Common Causes of Vertigo and Imbalance:

Menière's Disease

Menière’s disease is an inner ear disorder whose symptoms are attacks of (non-positional) vertigo with fluctuating hearing and usually tinnitus and aural fullness in the affected ear. It is unusual below the age 40 and can start at any older age. The cause is an abnormal increase in the volume of endolymph in the cochlea, called endolymphatic hydrops. Episodocally the increased endolymph refluxes into the vestibular (otololiths and canals) organs to cause the vertigo attacks.

Usually the first symptom of Menière’s Disease is a severe vertigo attack, accompanied by tinnitus. After the attack there is low tone hearing loss, which may recover. The attacks rarely last longer than 6 hours. As more attacks occur the hearing progressively drops to about 60 dB. An increase in tinnitus and aural fullness can precede an attack. Occasionally the hearing loss may precede the first vertigo attack by months or years.

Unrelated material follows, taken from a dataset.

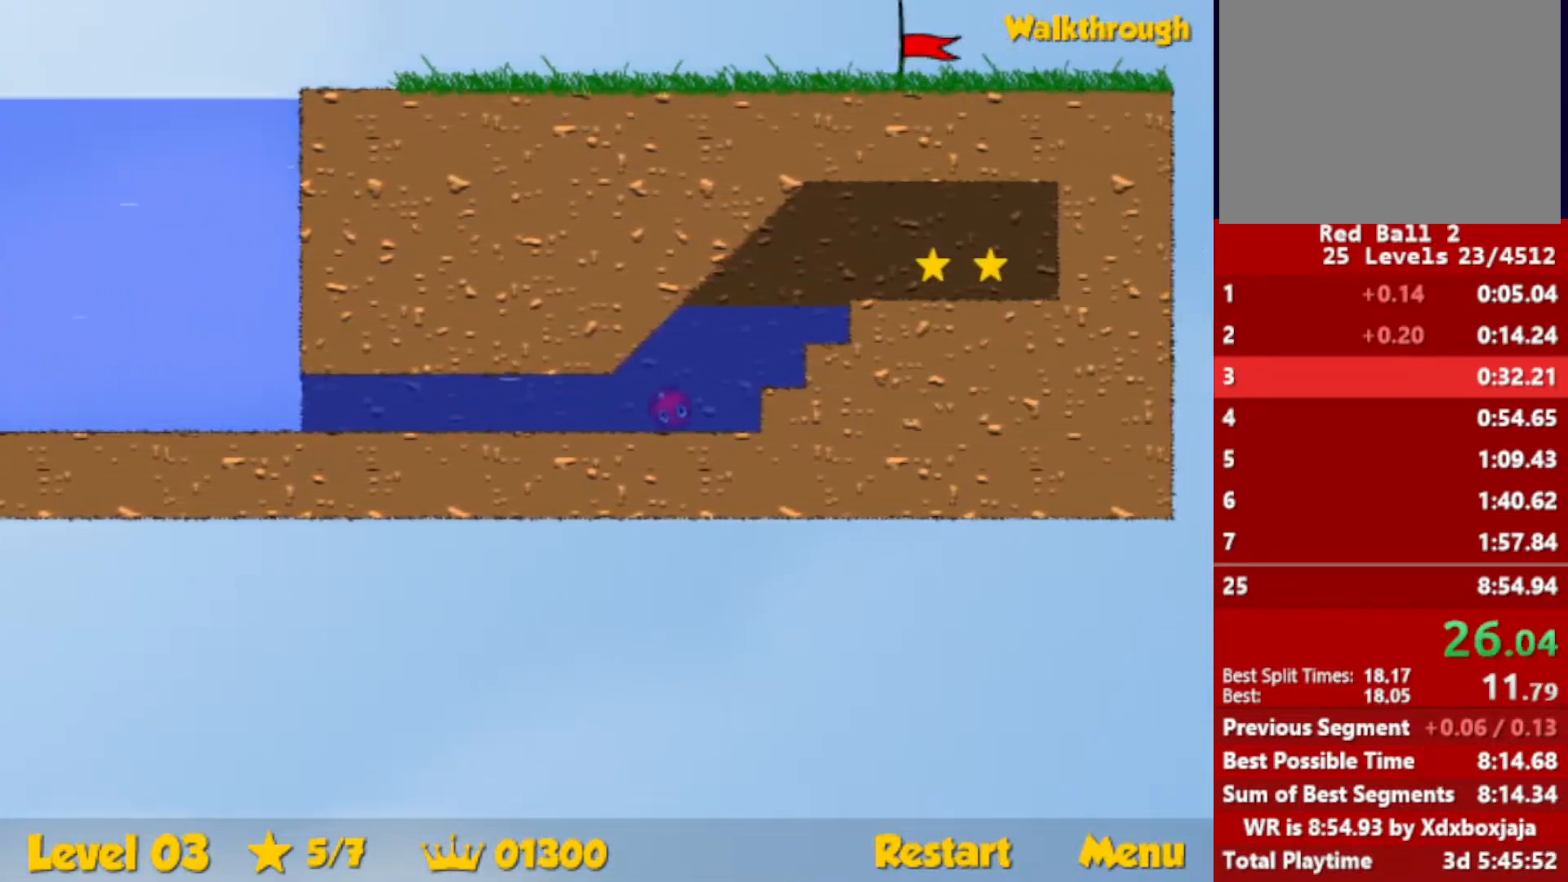
{"keys": ["right"], "events": [[383, "up", "up"]]}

Pure-tone audiogram: Menière's Disease.

In the figure below, the results for the left ear shows hearing within normal limits. The right ear shows two sets of results:

  1. The initial low-frequency hearing loss.
  2. The progression of the hearing loss.
Typical Menière's audiogram

The current symptomatic definition of Menière’s disease is by consensus of the Barany Society, the Equilibrium Committee of the American Academy of Otolaryngology-Head and Neck Surgery and the Japan Equilibrium Research Society:

  1. Two or more spontaneous episodes of vertigo, each lasting 20 minutes to 12 hours;
  2. Audiometrically documented low-to-medium frequency sensorineural heaing loss on at least one occasion before, during or after one of the episodes of vertigo;
  3. Fluctuating aural symptoms (hearing, tinnitus or fullness) in the affected ear.
The usual investigations are:
  1. an MRI scan to rule out an abnormality of the acoustic/vestibular nerve;
  2. some departments offer an audiological test (tone burst electrocochleography) to confirm endolymphatic hydrops.

Contrary to popular belief there is no evidence that tea, coffee and smoking are a cause. An excess in take of salt as an attack trigger has evidence. There is no evidence that most of the medications which have been used have any effect on preventing attacks or on the course of the disorder. The only oral medication with accepted efficacy is the vasodilator Betahistine. Betahistine is usually commenced at 48mg a day, and can be increased to 96mg a day.

On-going vertigo attacks can be frightening and disruptive and cause significant anxiety in sufferers. If oral therapy is ineffective the options are:

  1. instillation of gentamycin into the ear as an office treatment;
  2. inner ear surgery.

Menière’s disease can be difficult to distinguish from Vestibular Migraine.